───── RECORDED INFORMATION
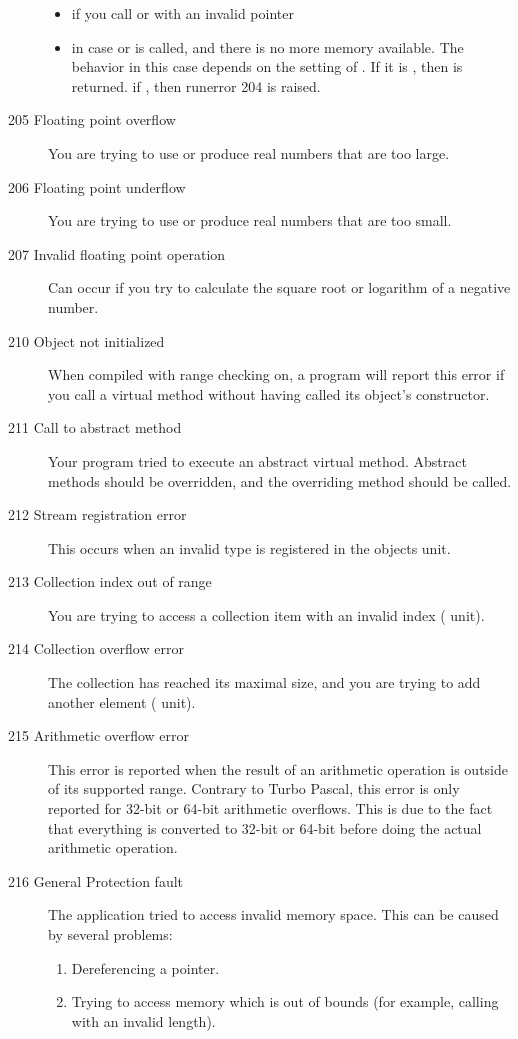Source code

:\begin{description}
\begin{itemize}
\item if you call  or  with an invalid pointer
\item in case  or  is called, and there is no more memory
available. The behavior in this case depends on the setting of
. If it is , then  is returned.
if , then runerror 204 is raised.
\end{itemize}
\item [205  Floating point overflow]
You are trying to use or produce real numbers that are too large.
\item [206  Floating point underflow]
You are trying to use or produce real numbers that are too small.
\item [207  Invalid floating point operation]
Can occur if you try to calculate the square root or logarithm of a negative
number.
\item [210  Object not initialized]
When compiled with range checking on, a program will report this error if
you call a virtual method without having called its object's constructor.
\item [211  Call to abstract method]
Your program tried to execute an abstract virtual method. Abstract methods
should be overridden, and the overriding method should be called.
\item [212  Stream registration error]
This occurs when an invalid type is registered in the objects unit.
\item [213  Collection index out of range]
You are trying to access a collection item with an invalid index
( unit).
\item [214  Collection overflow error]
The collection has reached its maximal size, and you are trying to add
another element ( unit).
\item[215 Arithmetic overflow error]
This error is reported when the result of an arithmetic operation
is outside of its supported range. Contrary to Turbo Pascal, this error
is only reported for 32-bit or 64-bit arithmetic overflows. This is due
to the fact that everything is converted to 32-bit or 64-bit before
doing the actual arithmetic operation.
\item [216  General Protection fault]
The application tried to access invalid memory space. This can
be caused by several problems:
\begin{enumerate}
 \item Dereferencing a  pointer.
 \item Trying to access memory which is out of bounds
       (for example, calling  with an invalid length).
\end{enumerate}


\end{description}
──────────
WORK INSTRUCTIONS: The span to give again runs from the line with "The collection has" through the last line of the records above; reproduce it exactly and nothing more.

RESPONSE AREA:
The collection has reached its maximal size, and you are trying to add
another element ( unit).
\item[215 Arithmetic overflow error]
This error is reported when the result of an arithmetic operation
is outside of its supported range. Contrary to Turbo Pascal, this error
is only reported for 32-bit or 64-bit arithmetic overflows. This is due
to the fact that everything is converted to 32-bit or 64-bit before
doing the actual arithmetic operation.
\item [216  General Protection fault]
The application tried to access invalid memory space. This can
be caused by several problems:
\begin{enumerate}
 \item Dereferencing a  pointer.
 \item Trying to access memory which is out of bounds
       (for example, calling  with an invalid length).
\end{enumerate}


\end{description}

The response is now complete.